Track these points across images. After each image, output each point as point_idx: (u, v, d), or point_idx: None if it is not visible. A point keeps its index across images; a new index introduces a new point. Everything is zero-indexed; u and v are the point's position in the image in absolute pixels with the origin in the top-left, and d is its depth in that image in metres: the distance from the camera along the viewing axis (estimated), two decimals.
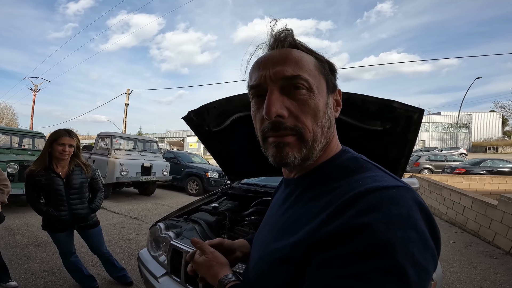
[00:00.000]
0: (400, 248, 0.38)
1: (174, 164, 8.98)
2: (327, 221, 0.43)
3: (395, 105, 1.27)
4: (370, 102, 1.30)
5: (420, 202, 0.43)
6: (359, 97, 1.30)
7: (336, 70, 0.58)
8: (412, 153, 1.70)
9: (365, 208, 0.41)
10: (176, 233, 1.77)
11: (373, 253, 0.38)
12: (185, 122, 1.97)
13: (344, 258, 0.39)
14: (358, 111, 1.36)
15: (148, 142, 8.36)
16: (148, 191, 7.89)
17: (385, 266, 0.37)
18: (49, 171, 2.08)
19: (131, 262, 3.15)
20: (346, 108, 1.34)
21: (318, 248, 0.43)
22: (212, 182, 8.30)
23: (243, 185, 2.87)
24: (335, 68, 0.58)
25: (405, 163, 1.67)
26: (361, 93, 1.33)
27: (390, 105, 1.28)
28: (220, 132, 1.92)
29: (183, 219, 1.97)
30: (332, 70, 0.57)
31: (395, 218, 0.39)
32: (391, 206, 0.41)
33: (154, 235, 1.93)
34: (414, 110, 1.29)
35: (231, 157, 2.31)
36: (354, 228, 0.40)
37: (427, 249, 0.40)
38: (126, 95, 19.40)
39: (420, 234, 0.40)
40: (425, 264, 0.39)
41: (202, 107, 1.77)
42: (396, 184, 0.44)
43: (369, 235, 0.39)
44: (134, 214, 5.52)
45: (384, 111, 1.31)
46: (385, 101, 1.28)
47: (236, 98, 1.60)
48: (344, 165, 0.53)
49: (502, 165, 13.03)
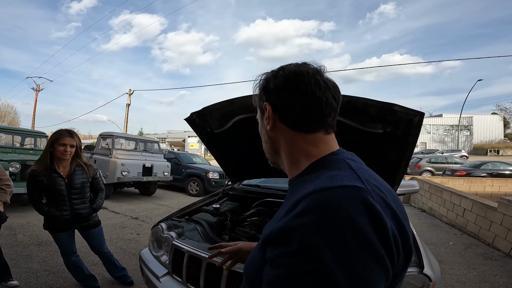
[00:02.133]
0: (330, 252, 0.37)
1: (175, 165, 8.98)
2: (282, 217, 0.45)
3: (395, 108, 1.28)
4: (371, 105, 1.31)
5: (369, 204, 0.41)
6: (360, 100, 1.31)
7: (265, 88, 0.61)
8: (412, 156, 1.71)
9: (302, 209, 0.41)
10: (178, 233, 1.78)
11: (304, 256, 0.38)
12: (187, 123, 1.99)
13: (282, 257, 0.40)
14: (359, 114, 1.38)
15: (150, 142, 8.39)
16: (149, 191, 7.89)
17: (314, 270, 0.37)
18: (51, 171, 2.09)
19: (131, 262, 3.16)
20: (347, 111, 1.37)
21: (268, 243, 0.45)
22: (213, 182, 8.30)
23: (244, 186, 2.88)
24: (263, 86, 0.61)
25: (405, 166, 1.68)
26: (362, 96, 1.34)
27: (391, 109, 1.29)
28: (222, 134, 1.93)
29: (184, 220, 1.99)
30: (264, 90, 0.61)
31: (329, 221, 0.39)
32: (329, 208, 0.40)
33: (156, 235, 1.94)
34: (414, 113, 1.30)
35: (233, 158, 2.32)
36: (289, 229, 0.41)
37: (370, 256, 0.38)
38: (128, 95, 19.46)
39: (359, 239, 0.38)
40: (362, 271, 0.37)
41: (205, 109, 1.79)
42: (346, 184, 0.43)
43: (300, 238, 0.39)
44: (135, 214, 5.53)
45: (385, 114, 1.32)
46: (386, 104, 1.29)
47: (238, 100, 1.61)
48: (319, 164, 0.54)
49: (503, 167, 13.01)
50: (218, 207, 2.17)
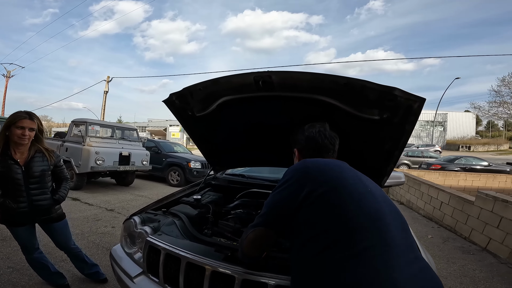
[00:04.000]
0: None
1: (154, 154, 8.69)
2: None
3: (396, 93, 1.18)
4: (369, 89, 1.21)
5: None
6: (359, 83, 1.20)
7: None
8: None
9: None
10: (153, 228, 1.59)
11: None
12: (166, 105, 1.79)
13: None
14: (356, 98, 1.27)
15: (127, 130, 7.99)
16: (126, 181, 7.57)
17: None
18: (6, 157, 1.82)
19: (106, 257, 2.93)
20: (343, 94, 1.27)
21: None
22: (194, 172, 8.09)
23: (228, 176, 2.72)
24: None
25: (398, 156, 1.61)
26: (361, 79, 1.24)
27: (391, 93, 1.19)
28: (204, 117, 1.76)
29: (161, 212, 1.79)
30: (292, 142, 1.31)
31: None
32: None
33: (128, 230, 1.74)
34: (415, 99, 1.20)
35: (216, 145, 2.15)
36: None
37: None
38: (106, 82, 18.56)
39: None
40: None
41: (186, 89, 1.60)
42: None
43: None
44: (110, 206, 5.24)
45: (384, 99, 1.22)
46: (386, 88, 1.19)
47: (224, 80, 1.45)
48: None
49: (475, 162, 13.66)
50: (199, 199, 1.99)
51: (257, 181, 2.44)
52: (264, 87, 1.35)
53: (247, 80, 1.36)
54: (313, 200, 0.87)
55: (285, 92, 1.37)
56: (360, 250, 0.77)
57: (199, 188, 2.36)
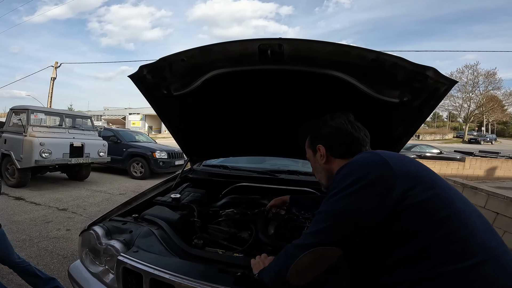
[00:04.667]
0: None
1: (113, 144, 7.92)
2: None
3: (428, 73, 1.05)
4: (400, 67, 1.05)
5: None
6: (390, 60, 1.04)
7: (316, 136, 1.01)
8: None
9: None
10: (124, 243, 1.22)
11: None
12: (134, 82, 1.39)
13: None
14: (380, 76, 1.12)
15: (80, 118, 7.16)
16: (81, 176, 6.76)
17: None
18: None
19: (63, 266, 2.49)
20: (367, 71, 1.10)
21: None
22: (160, 163, 7.52)
23: (207, 168, 2.36)
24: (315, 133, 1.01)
25: (404, 144, 1.54)
26: (393, 54, 1.06)
27: (423, 73, 1.05)
28: (184, 97, 1.40)
29: (132, 219, 1.40)
30: (312, 137, 1.02)
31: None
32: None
33: (88, 245, 1.34)
34: (445, 81, 1.07)
35: (197, 131, 1.79)
36: None
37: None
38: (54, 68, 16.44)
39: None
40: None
41: (163, 60, 1.23)
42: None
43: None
44: (63, 205, 4.59)
45: (412, 80, 1.09)
46: (419, 67, 1.04)
47: (218, 48, 1.13)
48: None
49: (428, 150, 14.83)
50: (178, 197, 1.63)
51: (244, 173, 2.13)
52: (271, 58, 1.07)
53: (250, 49, 1.08)
54: (411, 204, 0.67)
55: (296, 66, 1.13)
56: (479, 260, 0.62)
57: (175, 183, 1.99)
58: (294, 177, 2.02)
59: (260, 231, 1.28)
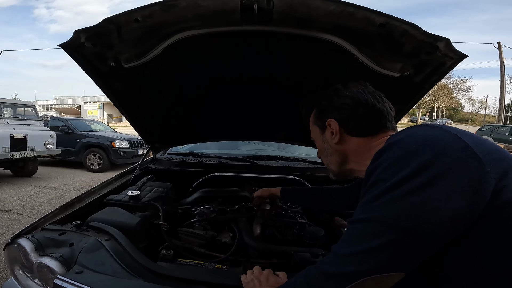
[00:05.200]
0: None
1: (64, 134, 7.16)
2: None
3: (439, 45, 0.88)
4: (410, 36, 0.88)
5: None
6: (401, 27, 0.86)
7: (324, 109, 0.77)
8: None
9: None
10: (61, 261, 0.91)
11: None
12: (67, 52, 1.01)
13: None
14: (386, 46, 0.96)
15: (20, 106, 6.41)
16: (27, 171, 6.03)
17: None
18: None
19: (9, 276, 2.05)
20: (371, 39, 0.95)
21: None
22: (121, 153, 6.92)
23: (173, 156, 2.05)
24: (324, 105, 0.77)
25: (397, 121, 1.38)
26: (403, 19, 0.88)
27: (433, 45, 0.89)
28: (139, 69, 1.08)
29: (73, 227, 1.07)
30: (321, 111, 0.77)
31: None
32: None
33: (14, 262, 1.01)
34: (452, 55, 0.92)
35: (158, 113, 1.48)
36: None
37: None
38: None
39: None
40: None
41: (108, 22, 0.88)
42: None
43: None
44: (7, 206, 4.10)
45: (420, 51, 0.94)
46: (431, 37, 0.87)
47: (185, 3, 0.83)
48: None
49: None
50: (137, 195, 1.32)
51: (217, 160, 1.85)
52: (258, 17, 0.82)
53: (230, 4, 0.83)
54: (509, 199, 0.45)
55: (288, 28, 0.91)
56: None
57: (133, 177, 1.66)
58: (274, 163, 1.80)
59: (244, 232, 1.04)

* **Description of the task**
Look above for the line that contains "9: (365, 208, 0.41)". Starting there, transcribe every line exactly until you have copied the line that contains "23: (243, 185, 2.87)".

* **Exercise result**
9: (365, 208, 0.41)
10: (176, 233, 1.77)
11: (373, 253, 0.38)
12: (185, 122, 1.97)
13: (344, 258, 0.39)
14: (358, 111, 1.36)
15: (148, 142, 8.36)
16: (148, 191, 7.89)
17: (385, 266, 0.37)
18: (49, 171, 2.08)
19: (131, 262, 3.15)
20: (346, 108, 1.34)
21: (318, 248, 0.43)
22: (212, 182, 8.30)
23: (243, 185, 2.87)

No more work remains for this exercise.